Another reason Narset is iffy... you just spent 6 mana for a 3/2 hexproof that just sits there because it can't attack into the rhino. You might claim "I'm holding the rhino at bay", but you spent 6 mana to their 4... If I'm to spend 6 mana to answer their 4 mana play, I'd much rather play Elspeth, minus her, and still have a walker around after all is said and done.
yes, I said that there were not many answers, but the answers do exist. And the fact that many times you've got to attack into a block (like the rhino case) means you don't even get to trigger her reliably.
It's doing nothing for the purpose of a control deck that hit 6 mana. If you are a control deck, playing modern, and just tapped 6 mana on your turn, I'd expect you get a bigger immediate payoff than a 3/2 hexproof first strike. I think that at 6 mana sorcery speed you'd find better immediate plays. Again, the bar I'm using is "conditionally on tapping 6 mana on my turn, does a control deck really want this instead of Elpseth?" In this case, Elpseth also gums up the ground the way you suggest, while getting you closer ot winning via ultimate; Narset on defense just sits there without building an incremental advantage.
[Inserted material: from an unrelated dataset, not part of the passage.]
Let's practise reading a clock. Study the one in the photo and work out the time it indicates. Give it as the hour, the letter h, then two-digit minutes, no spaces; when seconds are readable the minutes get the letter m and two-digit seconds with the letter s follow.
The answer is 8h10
So, you basically payed 6 mana in your turn in a control deck, and your "good" payoff is "bolt-snap-bolt"? I'd rather keep mana open for reactive spells,end of turn cast revelation for X=3, and pull off that same play, but I'm three cards up, +3 life, and did not need to tap out (ps: this is just an example of an alternative 6 mana play, there might be others). Regarding walkers, not many control deck play them. As I said, I'm not saying she is universally bad. I'm just saying that in a control deck she doesn't fit, but that doesn't mean that in other archetypes she could be great. I think that it's always important to ask "if I did not do this with my mana, what could I be doing?" And in a control deck (and by control I mean a reactive deck that wins via some sort of inevitability), there are better 6-mana plays than Narset.
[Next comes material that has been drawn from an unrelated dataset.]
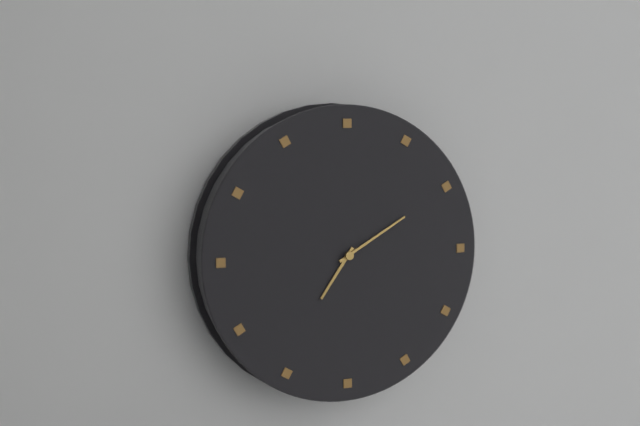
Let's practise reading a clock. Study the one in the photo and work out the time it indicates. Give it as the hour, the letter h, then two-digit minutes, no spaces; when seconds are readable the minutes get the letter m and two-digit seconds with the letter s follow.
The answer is 7h10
Your thoughts on hooglands list are pretty similar to mine. I think 2 cryptics is enough though. Also don't know if I want all 4 planeswalkers.
Cliques or more counterspells might be better.
I mostly agree with you but I think that an argument can be made for playing 1 cryptic too, especially as playing some number of nahiri helps dig to find it, besides seeing multiples is so painful if we aren't miles ahead. Realistically we arent relying on the card advantage of cryptic very much with 3+ planeswalkers and 3-4 AV, it's mostly about utility.
I do think there is a really big difference between 1 cryptic and 0 though and I'm pretty sure that we really need to play the atleast first one, so many games it completely swings a game in our favor or is our only path to victory.
Having said that I would start at 2 and work form there.
3 nahiri + 1 emrakul seems close to ideal, below 3 I think that drawing emrakul without an active nahiri will be a real cost, and 4 just seems like too much.